* [Goal of the exercise]: Scan the records for the word "output". Return each line where it is found.

Segment Open

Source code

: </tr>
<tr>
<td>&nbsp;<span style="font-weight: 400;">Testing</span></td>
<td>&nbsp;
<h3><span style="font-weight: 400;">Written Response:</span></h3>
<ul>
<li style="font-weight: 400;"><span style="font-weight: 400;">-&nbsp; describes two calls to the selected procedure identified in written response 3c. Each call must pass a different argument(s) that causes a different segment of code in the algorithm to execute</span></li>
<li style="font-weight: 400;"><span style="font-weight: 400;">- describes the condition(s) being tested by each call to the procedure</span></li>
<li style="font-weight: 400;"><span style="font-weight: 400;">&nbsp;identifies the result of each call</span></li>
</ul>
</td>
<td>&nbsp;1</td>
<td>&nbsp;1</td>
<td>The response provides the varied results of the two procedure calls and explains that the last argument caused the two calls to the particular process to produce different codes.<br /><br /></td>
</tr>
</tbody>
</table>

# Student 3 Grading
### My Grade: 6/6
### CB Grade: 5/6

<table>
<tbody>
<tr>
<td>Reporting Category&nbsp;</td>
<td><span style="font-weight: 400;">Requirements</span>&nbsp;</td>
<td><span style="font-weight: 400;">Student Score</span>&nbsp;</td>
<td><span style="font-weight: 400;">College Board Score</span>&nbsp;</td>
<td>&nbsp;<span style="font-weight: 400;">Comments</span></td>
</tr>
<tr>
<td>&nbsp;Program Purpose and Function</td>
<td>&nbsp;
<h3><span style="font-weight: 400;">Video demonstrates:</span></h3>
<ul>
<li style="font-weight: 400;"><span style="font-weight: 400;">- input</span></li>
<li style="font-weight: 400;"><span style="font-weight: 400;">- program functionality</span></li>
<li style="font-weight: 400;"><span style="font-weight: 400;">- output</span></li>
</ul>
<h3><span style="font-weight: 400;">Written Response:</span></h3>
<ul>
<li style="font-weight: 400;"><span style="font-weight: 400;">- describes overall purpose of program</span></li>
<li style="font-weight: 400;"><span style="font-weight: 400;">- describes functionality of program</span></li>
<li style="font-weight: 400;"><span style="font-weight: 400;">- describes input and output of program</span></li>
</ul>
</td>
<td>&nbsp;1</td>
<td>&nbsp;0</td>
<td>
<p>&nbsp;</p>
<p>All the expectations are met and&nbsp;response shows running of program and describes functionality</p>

Segment Closed

* [Completed exercise]:
<li style="font-weight: 400;"><span style="font-weight: 400;">- output</span></li>
<li style="font-weight: 400;"><span style="font-weight: 400;">- describes input and output of program</span></li>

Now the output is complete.